In this expansive book, Schmidt, the Chairman of Google and Cohen, the Director of Google Ideas and a former State Department official, take on how technology affects security, diplomacy and business.  It’s a real eye opener that takes on issues that most people don’t even know exist.

So that’s my reading list for this summer.  I hope you found something you like.  As always, if you have any suggestions about great books I overlooked, please let me know in the comments section below.

- Greg
 

6 Responses leave one →
  1. May 26, 2014

    I’ve read Black Swan by Nassim Nicholas Taleb, David & Goliath by Malcolm Gladwell, Free by Chris Andersen, Logic of Life by Tim Harford, How to Fail at Almost Everything and Still Win Big by Scott Adams. So pick any if they interest you.

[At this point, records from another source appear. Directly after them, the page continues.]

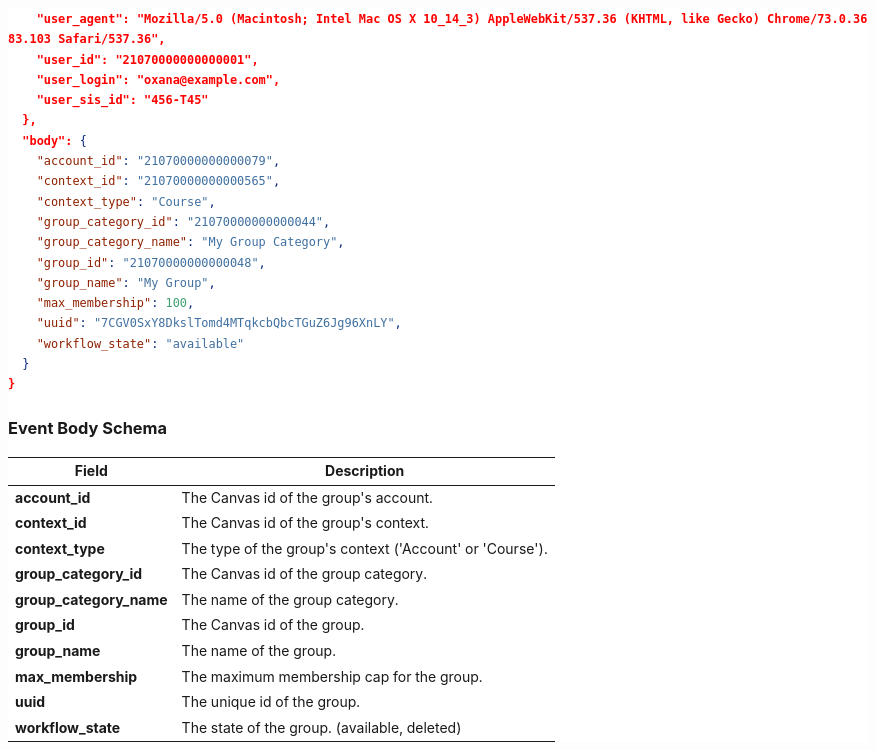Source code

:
 ```json
    "user_agent": "Mozilla/5.0 (Macintosh; Intel Mac OS X 10_14_3) AppleWebKit/537.36 (KHTML, like Gecko) Chrome/73.0.3683.103 Safari/537.36",
    "user_id": "21070000000000001",
    "user_login": "oxana@example.com",
    "user_sis_id": "456-T45"
  },
  "body": {
    "account_id": "21070000000000079",
    "context_id": "21070000000000565",
    "context_type": "Course",
    "group_category_id": "21070000000000044",
    "group_category_name": "My Group Category",
    "group_id": "21070000000000048",
    "group_name": "My Group",
    "max_membership": 100,
    "uuid": "7CGV0SxY8DkslTomd4MTqkcbQbcTGuZ6Jg96XnLY",
    "workflow_state": "available"
  }
}
```




### Event Body Schema

| Field | Description |
|-|-|
| **account_id** | The Canvas id of the group's account. |
| **context_id** | The Canvas id of the group's context. |
| **context_type** | The type of the group's context ('Account' or 'Course'). |
| **group_category_id** | The Canvas id of the group category. |
| **group_category_name** | The name of the group category. |
| **group_id** | The Canvas id of the group. |
| **group_name** | The name of the group. |
| **max_membership** | The maximum membership cap for the group. |
| **uuid** | The unique id of the group. |
| **workflow_state** | The state of the group. (available, deleted) |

    From your list, I’d add Big Data to my pile and I have ‘Think like A Freak’, ‘Lean In’ and a biography on Norman Rockwell awaiting my attention.
    Manali Rohinesh´s last blog post ..Will Big Data solve your business problems?

    [Reply]

    Greg Reply:

    All good choices. Thanks.

    - Greg

    [Reply]

  2. Ramon permalink
    May 26, 2014

    Thank you, Greg!

    [Reply]

    Gene Edwards Reply:

    Going into a used book store is like making time stop. I love the smell, the way the light is always full of dust motes, and the muffled sound from all those buffering pages. And the excitement of holding a really old book, knowing that others have turned the same pages, by candlelight or firelight or incandescent light…sipped their tea or wine, left a splotch or two, smeared a corner with lipstick from a licked finger…met the same characters, and then passed the adventure on to the next explorer. I appreciate e readers, but the experience is just not the same.

    [Reply]

  3. June 13, 2014

    I am always on the look out for some books to read. The New Digital Age looks like one I want to put on my list. I am curious how technology effects our life and the book may present a good view on that issue.
    Rachel´s last blog post ..Parents of Scholars: Your Child Can Earn College Credit by Attending the Congress this November!

    [Reply]

    Greg Reply:

    It’s a great book! I hope you enjoy it.